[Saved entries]

┌──

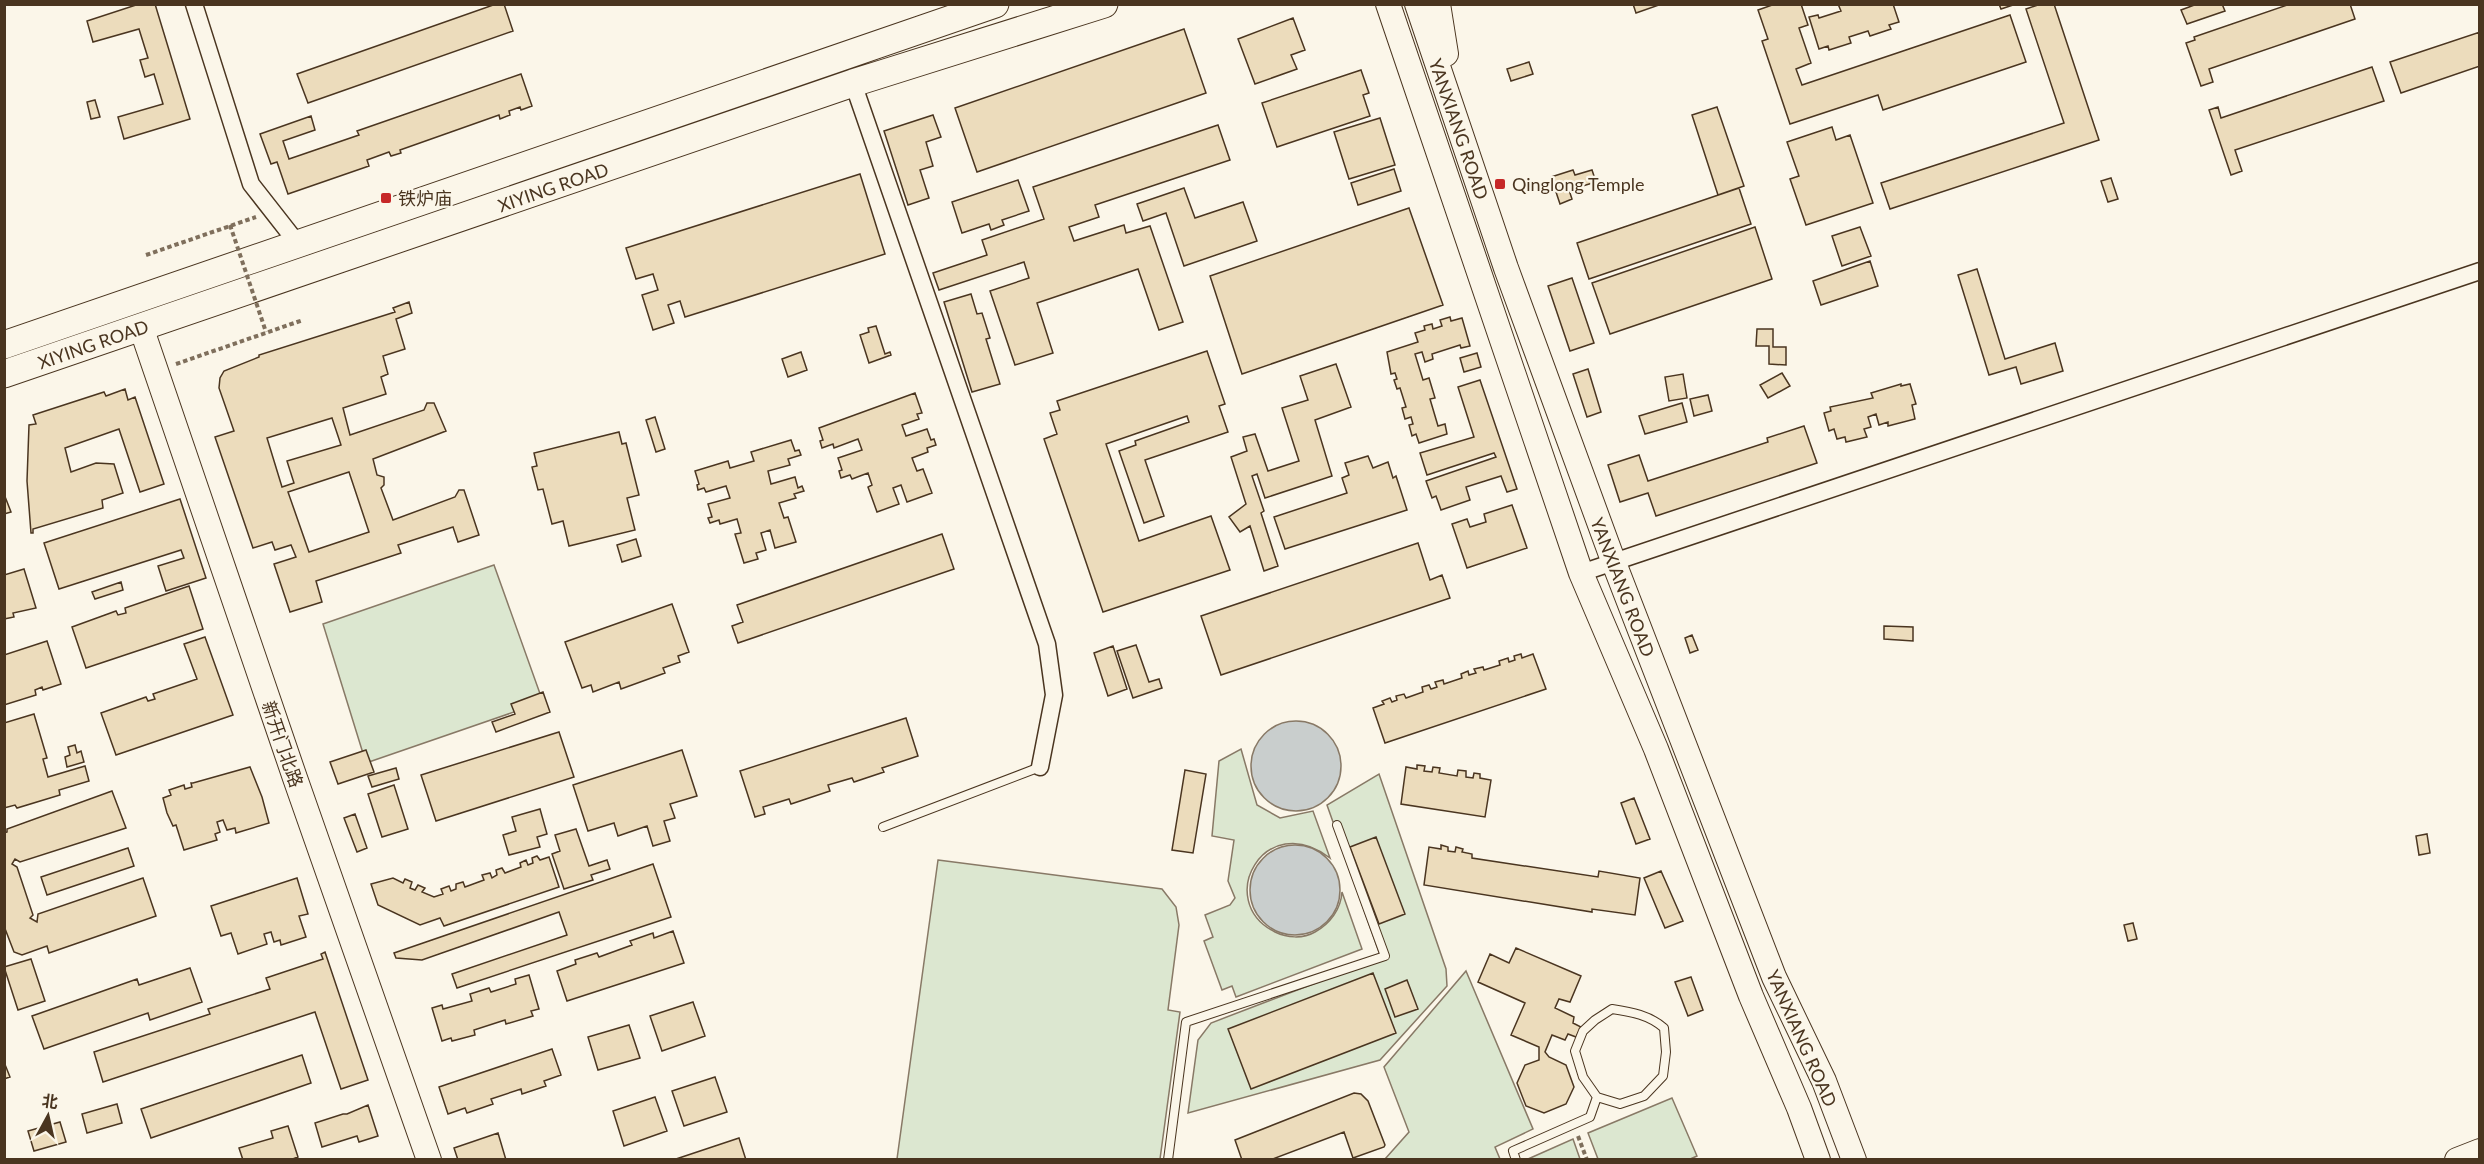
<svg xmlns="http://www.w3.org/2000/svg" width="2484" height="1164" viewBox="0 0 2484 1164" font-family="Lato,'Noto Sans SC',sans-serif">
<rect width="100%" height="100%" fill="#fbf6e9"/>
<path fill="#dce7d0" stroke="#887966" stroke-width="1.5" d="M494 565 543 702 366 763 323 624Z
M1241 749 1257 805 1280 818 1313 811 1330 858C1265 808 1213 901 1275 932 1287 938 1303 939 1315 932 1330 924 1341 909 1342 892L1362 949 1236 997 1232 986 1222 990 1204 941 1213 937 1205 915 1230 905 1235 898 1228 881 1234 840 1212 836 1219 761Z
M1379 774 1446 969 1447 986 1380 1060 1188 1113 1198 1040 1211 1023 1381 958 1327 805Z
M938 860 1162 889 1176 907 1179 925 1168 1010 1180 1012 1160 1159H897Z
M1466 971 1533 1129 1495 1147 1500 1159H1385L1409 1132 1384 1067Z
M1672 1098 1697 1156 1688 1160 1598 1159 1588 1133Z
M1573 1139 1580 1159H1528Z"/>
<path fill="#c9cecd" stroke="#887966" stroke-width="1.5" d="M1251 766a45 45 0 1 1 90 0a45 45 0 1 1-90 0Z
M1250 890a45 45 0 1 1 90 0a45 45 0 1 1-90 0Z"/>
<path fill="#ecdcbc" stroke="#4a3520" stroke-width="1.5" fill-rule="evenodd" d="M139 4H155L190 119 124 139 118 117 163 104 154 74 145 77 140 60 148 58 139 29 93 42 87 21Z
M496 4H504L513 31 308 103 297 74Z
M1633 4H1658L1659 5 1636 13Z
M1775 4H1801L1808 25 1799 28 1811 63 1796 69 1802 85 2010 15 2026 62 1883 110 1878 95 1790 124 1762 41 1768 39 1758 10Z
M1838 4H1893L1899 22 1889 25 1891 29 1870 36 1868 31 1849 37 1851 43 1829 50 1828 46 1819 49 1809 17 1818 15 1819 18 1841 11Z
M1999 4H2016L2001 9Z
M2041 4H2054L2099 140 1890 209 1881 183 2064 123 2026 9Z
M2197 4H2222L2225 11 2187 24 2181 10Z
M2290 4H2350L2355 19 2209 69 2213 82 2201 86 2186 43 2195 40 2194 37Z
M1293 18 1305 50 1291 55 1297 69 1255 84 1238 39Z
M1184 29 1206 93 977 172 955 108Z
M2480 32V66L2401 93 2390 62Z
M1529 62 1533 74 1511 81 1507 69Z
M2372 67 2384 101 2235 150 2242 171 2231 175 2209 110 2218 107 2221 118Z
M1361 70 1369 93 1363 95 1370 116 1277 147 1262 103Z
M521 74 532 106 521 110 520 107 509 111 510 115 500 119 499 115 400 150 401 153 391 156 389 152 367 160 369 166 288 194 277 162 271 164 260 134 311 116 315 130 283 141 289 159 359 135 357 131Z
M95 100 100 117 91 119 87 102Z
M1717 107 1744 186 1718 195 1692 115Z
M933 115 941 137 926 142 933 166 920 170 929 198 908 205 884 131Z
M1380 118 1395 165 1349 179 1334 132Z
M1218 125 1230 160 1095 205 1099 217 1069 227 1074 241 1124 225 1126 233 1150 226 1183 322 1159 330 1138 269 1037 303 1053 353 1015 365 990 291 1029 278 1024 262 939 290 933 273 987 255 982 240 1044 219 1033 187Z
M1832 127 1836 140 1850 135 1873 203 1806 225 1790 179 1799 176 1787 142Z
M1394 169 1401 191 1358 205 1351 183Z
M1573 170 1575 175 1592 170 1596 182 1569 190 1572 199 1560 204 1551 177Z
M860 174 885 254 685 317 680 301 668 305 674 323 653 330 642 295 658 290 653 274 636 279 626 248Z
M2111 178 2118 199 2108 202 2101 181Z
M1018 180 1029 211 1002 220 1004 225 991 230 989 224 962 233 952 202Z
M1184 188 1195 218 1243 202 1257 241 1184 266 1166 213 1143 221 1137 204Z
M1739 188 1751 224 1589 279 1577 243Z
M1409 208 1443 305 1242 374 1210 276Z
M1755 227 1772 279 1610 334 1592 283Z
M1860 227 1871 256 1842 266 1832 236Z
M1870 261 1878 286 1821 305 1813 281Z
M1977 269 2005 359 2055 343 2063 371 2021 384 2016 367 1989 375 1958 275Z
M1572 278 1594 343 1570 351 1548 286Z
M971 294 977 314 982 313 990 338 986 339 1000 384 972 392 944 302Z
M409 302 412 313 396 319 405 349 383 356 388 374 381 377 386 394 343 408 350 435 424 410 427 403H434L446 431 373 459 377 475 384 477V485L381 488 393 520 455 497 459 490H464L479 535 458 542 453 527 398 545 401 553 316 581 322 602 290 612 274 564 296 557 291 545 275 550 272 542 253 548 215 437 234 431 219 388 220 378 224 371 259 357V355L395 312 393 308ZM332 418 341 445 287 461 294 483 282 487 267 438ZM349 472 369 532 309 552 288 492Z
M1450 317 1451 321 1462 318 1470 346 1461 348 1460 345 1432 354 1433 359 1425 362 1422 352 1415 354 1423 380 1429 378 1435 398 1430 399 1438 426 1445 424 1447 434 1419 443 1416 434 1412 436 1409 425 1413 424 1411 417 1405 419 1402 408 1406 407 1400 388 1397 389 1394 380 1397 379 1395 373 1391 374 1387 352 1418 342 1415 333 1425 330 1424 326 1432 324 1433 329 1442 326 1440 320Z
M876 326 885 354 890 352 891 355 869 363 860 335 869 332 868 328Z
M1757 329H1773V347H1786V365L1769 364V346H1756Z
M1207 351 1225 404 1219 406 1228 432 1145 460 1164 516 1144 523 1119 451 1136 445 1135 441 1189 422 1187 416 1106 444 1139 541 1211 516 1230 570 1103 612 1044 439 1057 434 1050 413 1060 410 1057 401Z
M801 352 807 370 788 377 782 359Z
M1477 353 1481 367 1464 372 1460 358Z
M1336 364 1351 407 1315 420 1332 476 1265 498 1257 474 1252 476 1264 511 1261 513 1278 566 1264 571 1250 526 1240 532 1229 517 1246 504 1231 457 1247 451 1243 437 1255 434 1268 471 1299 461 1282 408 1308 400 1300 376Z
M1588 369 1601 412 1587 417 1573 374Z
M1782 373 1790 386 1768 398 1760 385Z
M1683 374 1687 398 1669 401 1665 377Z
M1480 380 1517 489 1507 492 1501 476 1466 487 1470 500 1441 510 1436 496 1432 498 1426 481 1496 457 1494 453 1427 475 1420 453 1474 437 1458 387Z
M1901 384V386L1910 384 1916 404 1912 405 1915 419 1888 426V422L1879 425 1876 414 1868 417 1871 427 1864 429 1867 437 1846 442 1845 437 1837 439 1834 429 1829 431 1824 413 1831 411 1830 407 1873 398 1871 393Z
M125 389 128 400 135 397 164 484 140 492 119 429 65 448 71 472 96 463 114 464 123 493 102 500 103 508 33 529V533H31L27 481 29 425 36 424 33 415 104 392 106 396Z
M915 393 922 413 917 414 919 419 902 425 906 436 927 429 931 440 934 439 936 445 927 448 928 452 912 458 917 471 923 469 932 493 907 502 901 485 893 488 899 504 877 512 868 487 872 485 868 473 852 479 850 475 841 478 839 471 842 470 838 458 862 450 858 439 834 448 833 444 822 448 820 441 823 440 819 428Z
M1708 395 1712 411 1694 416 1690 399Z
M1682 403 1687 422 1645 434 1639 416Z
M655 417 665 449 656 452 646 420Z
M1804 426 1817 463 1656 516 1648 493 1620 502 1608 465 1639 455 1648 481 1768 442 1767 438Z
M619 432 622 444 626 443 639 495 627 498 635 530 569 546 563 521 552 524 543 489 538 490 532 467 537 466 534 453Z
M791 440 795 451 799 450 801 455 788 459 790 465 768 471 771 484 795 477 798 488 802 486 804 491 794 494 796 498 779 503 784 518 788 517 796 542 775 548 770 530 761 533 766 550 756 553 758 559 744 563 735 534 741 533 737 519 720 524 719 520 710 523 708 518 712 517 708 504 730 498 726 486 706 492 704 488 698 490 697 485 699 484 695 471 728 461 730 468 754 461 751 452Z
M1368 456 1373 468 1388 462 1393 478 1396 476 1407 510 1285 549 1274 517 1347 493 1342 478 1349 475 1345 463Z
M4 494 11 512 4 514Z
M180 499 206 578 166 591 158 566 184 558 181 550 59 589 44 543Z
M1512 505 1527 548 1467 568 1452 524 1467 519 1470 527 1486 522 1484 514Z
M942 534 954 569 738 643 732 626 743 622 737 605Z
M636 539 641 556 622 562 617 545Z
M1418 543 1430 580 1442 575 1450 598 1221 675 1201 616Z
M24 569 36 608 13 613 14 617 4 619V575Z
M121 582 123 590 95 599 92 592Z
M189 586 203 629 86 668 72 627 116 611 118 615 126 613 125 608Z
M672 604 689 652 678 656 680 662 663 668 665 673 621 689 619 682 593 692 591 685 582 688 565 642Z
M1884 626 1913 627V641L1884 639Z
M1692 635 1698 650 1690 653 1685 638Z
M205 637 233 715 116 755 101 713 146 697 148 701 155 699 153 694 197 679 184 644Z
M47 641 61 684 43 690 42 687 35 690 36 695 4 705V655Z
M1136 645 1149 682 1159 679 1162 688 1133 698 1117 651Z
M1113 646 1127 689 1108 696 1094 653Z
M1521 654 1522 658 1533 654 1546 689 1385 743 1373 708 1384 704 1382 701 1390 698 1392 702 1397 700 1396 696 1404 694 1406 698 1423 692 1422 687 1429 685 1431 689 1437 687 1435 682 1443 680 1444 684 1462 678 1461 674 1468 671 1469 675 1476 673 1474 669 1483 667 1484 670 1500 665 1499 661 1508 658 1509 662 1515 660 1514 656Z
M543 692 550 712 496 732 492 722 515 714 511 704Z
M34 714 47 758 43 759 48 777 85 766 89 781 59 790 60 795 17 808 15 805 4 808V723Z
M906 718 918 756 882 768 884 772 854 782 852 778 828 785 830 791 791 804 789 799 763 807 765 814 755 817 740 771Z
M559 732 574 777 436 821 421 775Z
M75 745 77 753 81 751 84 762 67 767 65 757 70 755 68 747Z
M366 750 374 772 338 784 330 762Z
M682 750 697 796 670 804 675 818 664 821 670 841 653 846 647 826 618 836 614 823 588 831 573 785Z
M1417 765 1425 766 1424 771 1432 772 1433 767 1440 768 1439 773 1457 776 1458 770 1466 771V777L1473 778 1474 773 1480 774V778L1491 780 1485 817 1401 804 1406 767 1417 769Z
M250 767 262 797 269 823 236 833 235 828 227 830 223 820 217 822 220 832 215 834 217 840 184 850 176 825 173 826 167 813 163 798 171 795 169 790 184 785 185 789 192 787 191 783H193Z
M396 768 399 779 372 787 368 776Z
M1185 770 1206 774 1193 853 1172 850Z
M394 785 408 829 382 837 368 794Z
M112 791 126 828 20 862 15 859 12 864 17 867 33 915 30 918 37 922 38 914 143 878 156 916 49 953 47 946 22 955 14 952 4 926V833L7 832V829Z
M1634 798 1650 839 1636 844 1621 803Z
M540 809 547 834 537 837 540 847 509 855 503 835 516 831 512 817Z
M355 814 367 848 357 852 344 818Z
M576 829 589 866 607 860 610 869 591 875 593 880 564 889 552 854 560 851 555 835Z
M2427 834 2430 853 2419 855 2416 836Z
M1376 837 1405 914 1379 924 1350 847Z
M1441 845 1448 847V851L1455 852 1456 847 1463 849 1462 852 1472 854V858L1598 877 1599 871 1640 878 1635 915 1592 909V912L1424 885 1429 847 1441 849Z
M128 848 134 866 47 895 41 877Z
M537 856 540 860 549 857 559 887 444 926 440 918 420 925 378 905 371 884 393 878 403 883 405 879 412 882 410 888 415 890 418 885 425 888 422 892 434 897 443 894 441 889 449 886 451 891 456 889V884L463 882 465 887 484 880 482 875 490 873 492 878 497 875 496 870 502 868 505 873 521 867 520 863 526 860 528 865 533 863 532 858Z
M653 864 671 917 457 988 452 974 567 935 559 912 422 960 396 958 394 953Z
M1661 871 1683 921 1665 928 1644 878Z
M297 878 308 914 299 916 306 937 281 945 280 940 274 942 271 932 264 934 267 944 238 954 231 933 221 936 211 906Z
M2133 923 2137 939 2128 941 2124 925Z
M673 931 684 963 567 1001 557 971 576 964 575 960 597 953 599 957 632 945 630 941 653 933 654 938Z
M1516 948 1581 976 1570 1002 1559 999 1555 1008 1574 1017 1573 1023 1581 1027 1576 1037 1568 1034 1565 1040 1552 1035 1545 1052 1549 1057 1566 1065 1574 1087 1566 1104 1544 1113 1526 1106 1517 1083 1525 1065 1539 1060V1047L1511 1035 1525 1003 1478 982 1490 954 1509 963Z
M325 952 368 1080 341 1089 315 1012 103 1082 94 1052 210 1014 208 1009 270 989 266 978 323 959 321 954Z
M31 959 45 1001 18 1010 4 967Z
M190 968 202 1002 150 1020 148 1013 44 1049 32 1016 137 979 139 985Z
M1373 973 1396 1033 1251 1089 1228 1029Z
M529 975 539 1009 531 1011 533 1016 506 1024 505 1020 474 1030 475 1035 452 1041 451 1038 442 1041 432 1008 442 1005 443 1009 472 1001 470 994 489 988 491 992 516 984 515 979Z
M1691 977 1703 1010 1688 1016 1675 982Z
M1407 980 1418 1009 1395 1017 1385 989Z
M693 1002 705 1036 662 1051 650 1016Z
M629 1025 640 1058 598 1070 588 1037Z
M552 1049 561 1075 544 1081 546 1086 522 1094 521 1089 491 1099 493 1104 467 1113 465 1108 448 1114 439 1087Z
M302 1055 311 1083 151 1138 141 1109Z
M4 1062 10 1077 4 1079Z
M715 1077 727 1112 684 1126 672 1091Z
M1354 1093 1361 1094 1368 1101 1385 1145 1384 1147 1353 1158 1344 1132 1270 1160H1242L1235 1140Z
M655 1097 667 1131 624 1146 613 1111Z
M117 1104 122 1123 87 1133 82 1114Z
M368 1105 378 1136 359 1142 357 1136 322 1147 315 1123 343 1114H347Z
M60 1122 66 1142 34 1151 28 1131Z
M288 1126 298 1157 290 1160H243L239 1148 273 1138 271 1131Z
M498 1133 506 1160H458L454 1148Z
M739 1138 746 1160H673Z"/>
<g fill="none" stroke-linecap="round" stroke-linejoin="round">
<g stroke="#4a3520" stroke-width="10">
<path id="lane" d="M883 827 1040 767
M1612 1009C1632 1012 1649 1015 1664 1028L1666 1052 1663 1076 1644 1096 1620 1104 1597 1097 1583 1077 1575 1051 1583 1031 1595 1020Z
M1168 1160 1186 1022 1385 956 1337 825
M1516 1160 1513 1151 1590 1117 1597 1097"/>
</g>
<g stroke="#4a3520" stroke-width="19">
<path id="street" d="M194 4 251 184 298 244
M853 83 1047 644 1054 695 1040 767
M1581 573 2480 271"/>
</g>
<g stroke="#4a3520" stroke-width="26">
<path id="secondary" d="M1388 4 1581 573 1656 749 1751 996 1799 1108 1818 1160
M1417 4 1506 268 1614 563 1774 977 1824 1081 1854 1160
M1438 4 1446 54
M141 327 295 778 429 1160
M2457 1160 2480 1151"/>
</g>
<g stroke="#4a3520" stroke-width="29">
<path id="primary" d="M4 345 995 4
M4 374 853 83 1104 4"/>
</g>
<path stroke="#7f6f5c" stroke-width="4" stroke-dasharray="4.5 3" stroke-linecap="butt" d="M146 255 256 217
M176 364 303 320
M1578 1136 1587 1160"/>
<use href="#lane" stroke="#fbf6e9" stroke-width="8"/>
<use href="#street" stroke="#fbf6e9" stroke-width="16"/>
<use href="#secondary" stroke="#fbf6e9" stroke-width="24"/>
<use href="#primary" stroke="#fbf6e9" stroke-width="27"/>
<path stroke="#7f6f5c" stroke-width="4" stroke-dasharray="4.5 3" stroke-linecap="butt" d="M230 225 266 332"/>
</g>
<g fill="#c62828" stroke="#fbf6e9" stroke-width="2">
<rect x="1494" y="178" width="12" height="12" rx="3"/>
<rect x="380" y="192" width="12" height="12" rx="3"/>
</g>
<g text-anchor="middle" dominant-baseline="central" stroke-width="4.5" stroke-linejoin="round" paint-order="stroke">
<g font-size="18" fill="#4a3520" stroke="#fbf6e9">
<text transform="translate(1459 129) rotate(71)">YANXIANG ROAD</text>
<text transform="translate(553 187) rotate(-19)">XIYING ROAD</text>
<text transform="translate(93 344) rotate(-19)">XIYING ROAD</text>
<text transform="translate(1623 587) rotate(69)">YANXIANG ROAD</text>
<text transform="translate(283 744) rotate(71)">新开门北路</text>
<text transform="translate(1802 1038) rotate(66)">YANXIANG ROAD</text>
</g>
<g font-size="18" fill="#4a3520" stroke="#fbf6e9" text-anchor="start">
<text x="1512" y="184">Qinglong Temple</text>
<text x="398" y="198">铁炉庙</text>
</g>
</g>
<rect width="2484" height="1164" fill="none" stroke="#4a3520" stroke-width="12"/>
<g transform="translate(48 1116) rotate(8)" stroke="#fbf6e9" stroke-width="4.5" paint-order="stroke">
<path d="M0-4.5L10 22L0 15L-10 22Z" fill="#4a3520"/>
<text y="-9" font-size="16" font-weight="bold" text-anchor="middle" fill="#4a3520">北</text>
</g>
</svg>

└──

_Required work_
Return only the number of lines above that include "round".

_Task output_
2